Compact Sedan’s Swan Song
The Chevrolet Cruze is a compact sedan and hatchback with an interesting history. Now, it’s at the end of its American presence, with the closing of the Lordstown, Ohio, plant where it’s been made for U.S. consumption. The model’s impact is actually larger, as it’s been built and sold in other parts of the world—and still is.
I wasn’t planning to test a Cruze—and had never had the opportunity—but I got a chance recently when my Chevrolet Bolt EV was at the dealer for battery replacement surgery. The dealership handed me a key to a Summit White Cruze rental sedan. Although the Cruze doesn’t look much like a Bolt, it was comforting to carry an identical key in my pocket.
It Came from Korea
The Cruze started life as a Daewoo—the Korean company acquired by GM and that’s now known as GM Korea. The 2019 model is the second-generation design in the U.S. Interestingly, GM used GM Korea for much of the design of the Chevrolet Bolt, and the LG battery from the Bolt is Korea-sourced as well. So the Cruze and Bolt siblings both have Korean origins, but are built here. The Bolt is assembled exclusively in Orion County, Michigan.

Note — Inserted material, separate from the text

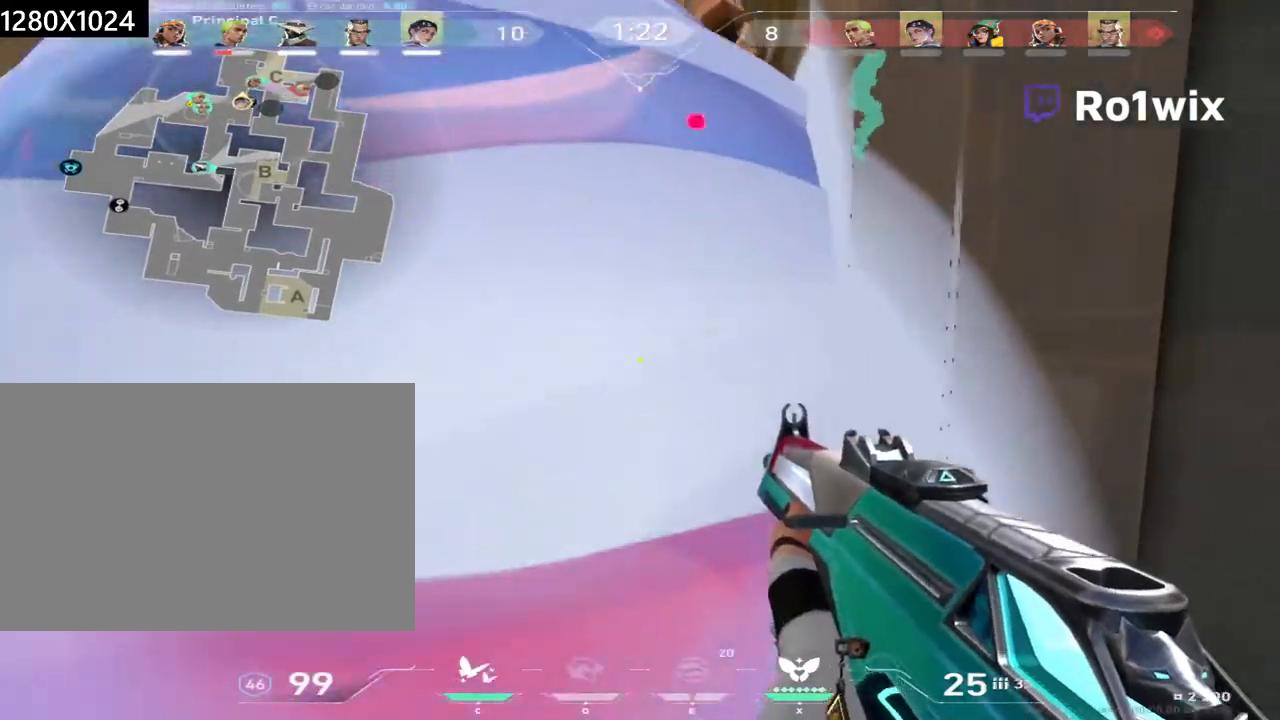
{"keys": ["w"], "mouse": [], "events": []}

The 2019 Cruze has some visual and content updates that made it look more like its American siblings, including the larger Malibu and Impala sedans. The front fascia, grille, and headlamps are fresh, as are the taillamps and wheels. There are also new interior colors and an updated entertainment center.
Offered in four levels—L, LS, LT, and Premier—the Cruze has served in the role of compact sedan that Chevy has offered for a long time. Think of the lineage—Corvair to Chevy II to Vega to Monza to Citation to Cavalier to Cobalt. It’s also related in mission and size to GM’s grand experiment of the 1990s—the defunct Saturn brand.

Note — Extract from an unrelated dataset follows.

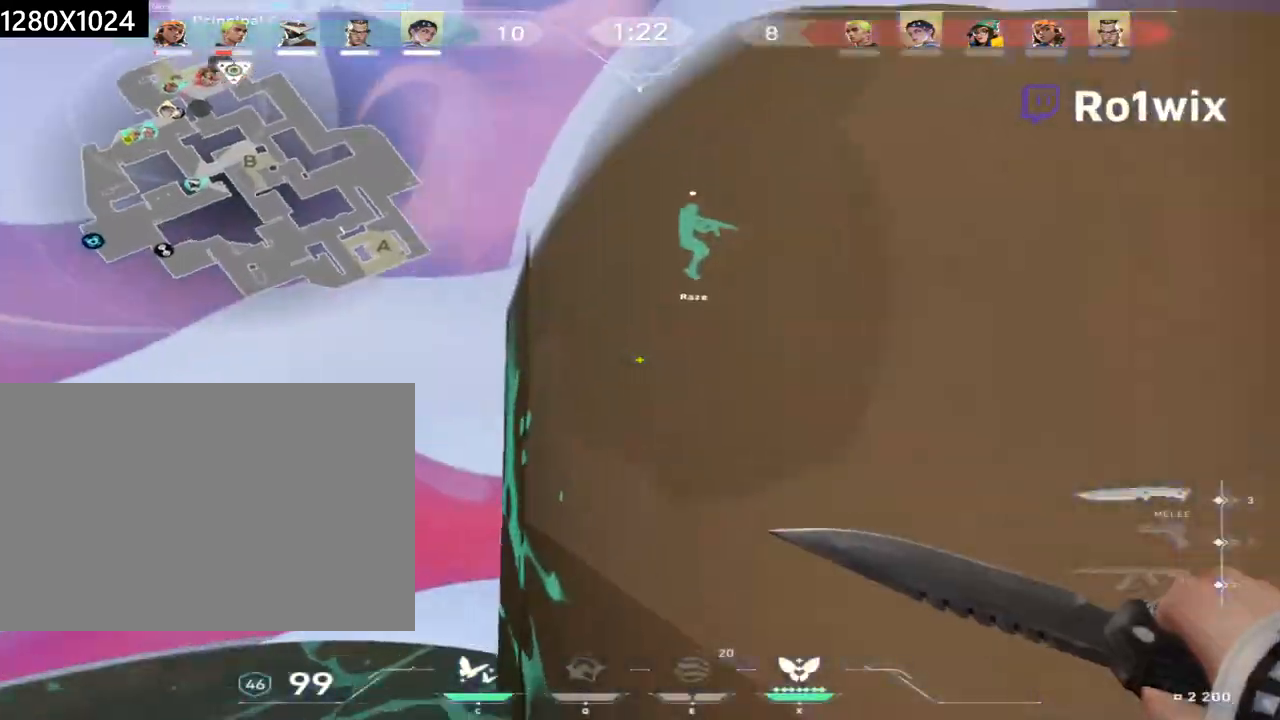
{"keys": ["w"], "mouse": [], "events": []}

GM’s mainstream brand has offered economical transportation in the U.S. for half a century, but none of those names remain, and now the Cruze is joining them in the automotive history books.
The Modern Challenge for Sedans
Today, the hot property is SUVs—especially compact to midsize crossovers—and Chevrolet has a bunch of them, from the tiny Trax on up to the huge Suburban. It’s not hard to connect the dots. Instead of opting for the Cruze, a young family today might just go for an Equinox crossover instead. (Ed. note: The numbers bear this out; Equinox sales are more than three times those of Cruze for the first four months of 2019.)
So, how was my time with the Cruze? The interior looks well turned out, but materials are not fancy. The plastic panels are hard, but there was some cloth across part of the dash that felt nice. There is chrome sprinkled around the cabin, and plenty of styling and motion.
Mechanically, the car uses a 1.4-liter turbo four-cylinder engine matched with a six-speed automatic transmission. With 153 horsepower and 177 lb.-ft. of torque, and at just under a ton and a half, it’ll take you from 0 to 60 mph in 7.7 seconds. That’s not sports car territory, but you won’t feel bogged down either. You can hear the engine working, and the road is not completely insulated from the steering wheel, but overall, it’s easy to imagine driving a Cruze for years without great enthusiasm but with no complaints either.
Official EPA fuel economy ratings are 28 mpg city/38 highway/32 combined. My three-day mostly freeway test period earned me 26.2 mpg. The EPA Green numbers are 6 for Smog and 7 for Greenhouse Gas—good for SmartWay designation. Emitting 277 grams of CO2 per mile, this is a cleaner car than many other gasoline vehicles, and not much worse than a good hybrid.
Cruising in the Cruze
My Cruze test period included a weekend trip down to Monterey—a couple of hundred miles round-trip. While the driving experience was neither silent nor luxurious, the Cruze proved capable for freeway travel, and was maneuverable in town as well. There are more exciting cars around, but the overall competence explains why it has sold well for years in places like China and Australia.
You can pick up the base Cruze L sedan for less than $20,000, including shipping, which makes it kind of a bargain. My LT test car was better equipped, and came with the $1,200 Convenience Package, which includes keyless opening front doors, power dual outside mirrors (heated), power seats, keyless start, heated front seats, rear park assist, and two safety features—rear cross traffic alert and lane change alert with side blind zone alert. Its price was a reasonable $23,795.
The Cruze has served its time and delivered what customers needed. But today, as utility vehicles rise and sedans fall in the marketplace, its time is over. If you can find one left on a Chevy lot now, it should be a fine deal.